YOUR GOAL:
The reply needs the lines from the one containing "nose: (382, 188)" through the end of the material, each repeated exactly, and no pictures.

DATASET CONTENT:
━━━

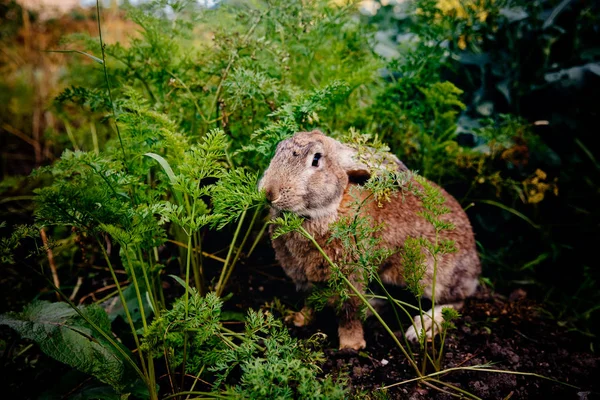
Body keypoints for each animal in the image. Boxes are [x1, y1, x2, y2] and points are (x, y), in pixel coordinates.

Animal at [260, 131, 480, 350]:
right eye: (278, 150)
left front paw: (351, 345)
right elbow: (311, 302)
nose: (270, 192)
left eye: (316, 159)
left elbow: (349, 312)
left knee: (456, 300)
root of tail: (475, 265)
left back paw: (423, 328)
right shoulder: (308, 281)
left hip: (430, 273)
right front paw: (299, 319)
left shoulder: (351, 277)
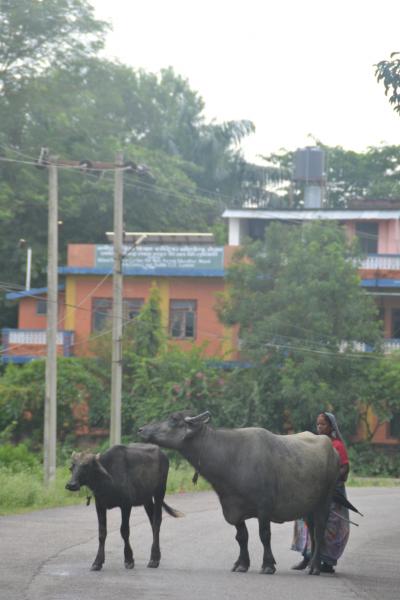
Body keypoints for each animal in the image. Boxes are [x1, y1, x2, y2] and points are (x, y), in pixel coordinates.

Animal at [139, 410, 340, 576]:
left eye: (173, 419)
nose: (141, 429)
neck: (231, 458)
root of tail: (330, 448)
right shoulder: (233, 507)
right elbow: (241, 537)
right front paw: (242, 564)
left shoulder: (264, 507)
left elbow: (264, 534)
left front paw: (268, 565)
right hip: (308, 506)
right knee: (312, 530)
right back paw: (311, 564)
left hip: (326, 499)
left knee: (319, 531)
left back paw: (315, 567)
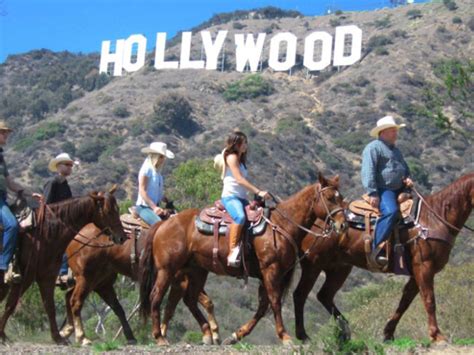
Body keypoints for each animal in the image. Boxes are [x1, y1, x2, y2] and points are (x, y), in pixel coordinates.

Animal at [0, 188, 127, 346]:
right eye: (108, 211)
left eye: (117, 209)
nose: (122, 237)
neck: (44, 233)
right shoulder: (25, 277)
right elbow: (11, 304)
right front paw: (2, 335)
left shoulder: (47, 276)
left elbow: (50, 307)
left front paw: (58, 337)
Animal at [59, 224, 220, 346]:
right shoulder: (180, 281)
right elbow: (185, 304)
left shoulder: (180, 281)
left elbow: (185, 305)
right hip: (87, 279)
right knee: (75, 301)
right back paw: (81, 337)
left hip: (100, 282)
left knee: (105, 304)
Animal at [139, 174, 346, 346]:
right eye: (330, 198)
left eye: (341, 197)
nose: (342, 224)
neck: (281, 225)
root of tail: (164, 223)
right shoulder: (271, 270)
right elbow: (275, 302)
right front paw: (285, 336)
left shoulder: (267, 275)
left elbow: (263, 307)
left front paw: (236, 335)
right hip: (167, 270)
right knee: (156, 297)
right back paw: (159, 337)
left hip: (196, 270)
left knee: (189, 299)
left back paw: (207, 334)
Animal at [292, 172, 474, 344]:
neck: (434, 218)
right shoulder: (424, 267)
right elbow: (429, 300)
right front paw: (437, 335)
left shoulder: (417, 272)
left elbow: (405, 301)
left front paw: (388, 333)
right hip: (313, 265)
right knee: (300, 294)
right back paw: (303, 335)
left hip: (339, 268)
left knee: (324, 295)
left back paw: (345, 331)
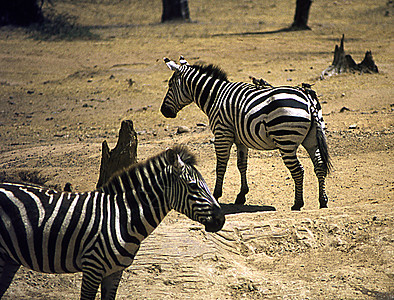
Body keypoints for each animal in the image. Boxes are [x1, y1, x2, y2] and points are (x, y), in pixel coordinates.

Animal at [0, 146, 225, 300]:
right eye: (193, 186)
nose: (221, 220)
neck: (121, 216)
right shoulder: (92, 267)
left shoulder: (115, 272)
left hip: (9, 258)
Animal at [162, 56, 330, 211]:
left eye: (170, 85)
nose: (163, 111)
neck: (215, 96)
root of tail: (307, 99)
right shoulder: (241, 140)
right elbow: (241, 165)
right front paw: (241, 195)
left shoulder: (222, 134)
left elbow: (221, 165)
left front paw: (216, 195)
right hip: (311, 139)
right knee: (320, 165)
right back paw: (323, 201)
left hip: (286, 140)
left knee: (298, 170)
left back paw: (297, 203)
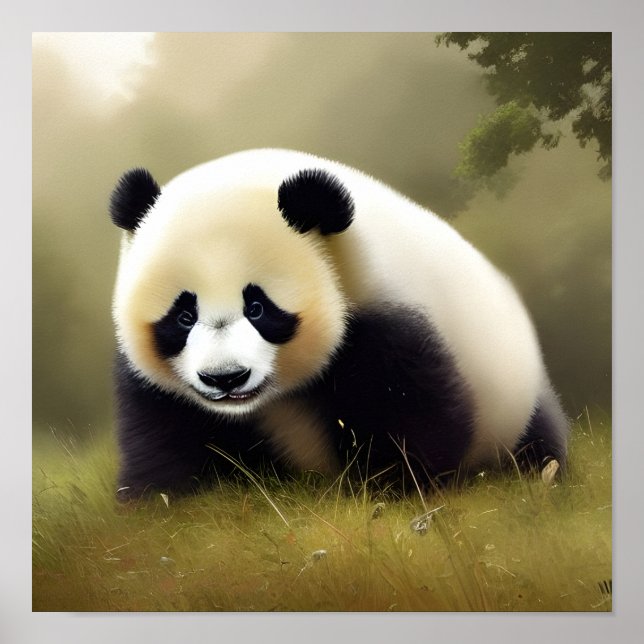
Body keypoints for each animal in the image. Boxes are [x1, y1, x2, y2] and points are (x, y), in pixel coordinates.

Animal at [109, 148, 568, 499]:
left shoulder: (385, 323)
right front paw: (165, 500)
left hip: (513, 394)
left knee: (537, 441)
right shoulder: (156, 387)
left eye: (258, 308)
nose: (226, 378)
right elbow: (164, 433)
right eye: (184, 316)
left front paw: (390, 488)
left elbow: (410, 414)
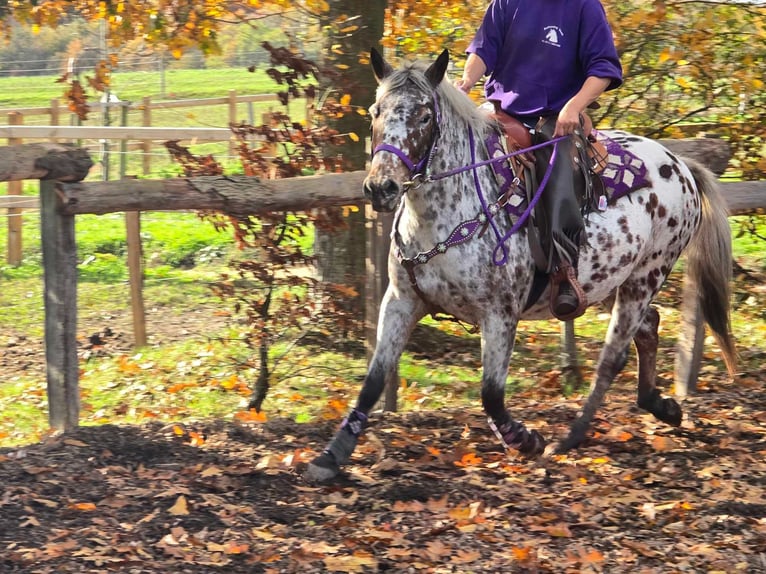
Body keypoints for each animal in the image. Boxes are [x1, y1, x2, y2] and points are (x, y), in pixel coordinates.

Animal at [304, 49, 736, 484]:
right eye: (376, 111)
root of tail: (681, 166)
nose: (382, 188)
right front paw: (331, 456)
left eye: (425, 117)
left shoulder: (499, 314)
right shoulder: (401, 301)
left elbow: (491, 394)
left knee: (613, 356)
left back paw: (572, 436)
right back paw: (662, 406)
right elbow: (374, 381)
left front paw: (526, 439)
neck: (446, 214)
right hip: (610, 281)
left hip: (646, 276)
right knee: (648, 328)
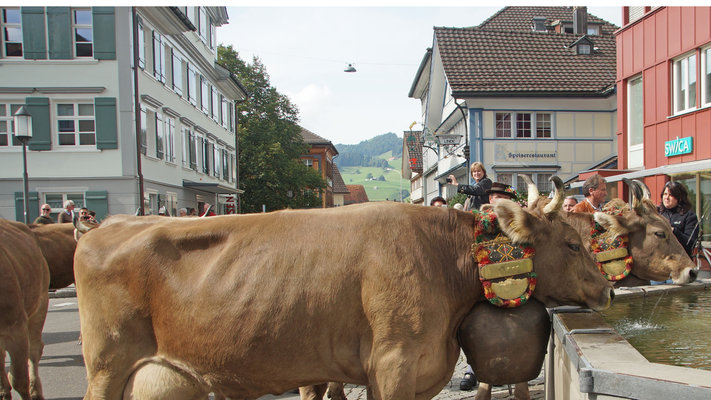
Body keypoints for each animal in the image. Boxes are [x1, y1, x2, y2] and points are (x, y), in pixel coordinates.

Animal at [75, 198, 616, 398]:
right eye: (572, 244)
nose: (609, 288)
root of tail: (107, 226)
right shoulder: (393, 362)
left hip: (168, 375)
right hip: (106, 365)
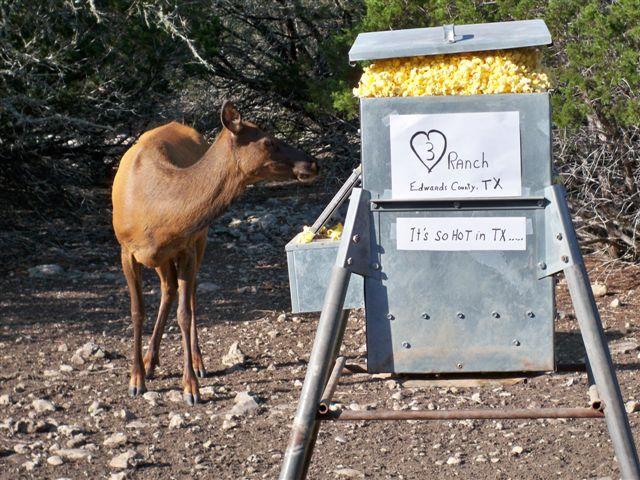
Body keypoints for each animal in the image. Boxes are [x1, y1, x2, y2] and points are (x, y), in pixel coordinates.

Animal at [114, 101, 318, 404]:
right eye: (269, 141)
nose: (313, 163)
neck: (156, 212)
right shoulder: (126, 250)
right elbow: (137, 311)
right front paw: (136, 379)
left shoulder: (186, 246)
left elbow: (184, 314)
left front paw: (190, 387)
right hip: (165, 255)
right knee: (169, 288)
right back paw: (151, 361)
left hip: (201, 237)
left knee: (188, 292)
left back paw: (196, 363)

━━━

YOUR SOLUTION:
nose: (382, 188)
right front paw: (331, 456)
left eye: (425, 117)
left shoulder: (499, 314)
right shoulder: (401, 301)
left elbow: (491, 394)
left knee: (613, 356)
left back paw: (572, 436)
right back paw: (662, 406)
right elbow: (374, 381)
left front paw: (526, 439)
neck: (446, 214)
right hip: (610, 281)
left hip: (646, 276)
right knee: (648, 328)
Body keypoints for each animal in the image. Boxes are [x1, y1, x2, y2] and points are (x, y), in pixel coordinates.

Animal at [75, 198, 616, 398]:
right eye: (572, 244)
nose: (609, 288)
root of tail: (107, 226)
right shoulder: (393, 362)
left hip: (168, 375)
right hip: (106, 365)
Body keypoints for each animal in the image. Boxes are [x1, y1, x2, y2] and points are (x, y), in pixel coordinates.

Animal at [114, 101, 318, 404]:
right eye: (269, 141)
nose: (313, 163)
neck: (156, 212)
right shoulder: (126, 250)
right elbow: (137, 311)
right front paw: (136, 379)
left shoulder: (186, 246)
left elbow: (184, 314)
left front paw: (190, 387)
right hip: (165, 255)
right knee: (169, 288)
right back paw: (151, 361)
left hip: (201, 237)
left knee: (188, 292)
left back paw: (196, 363)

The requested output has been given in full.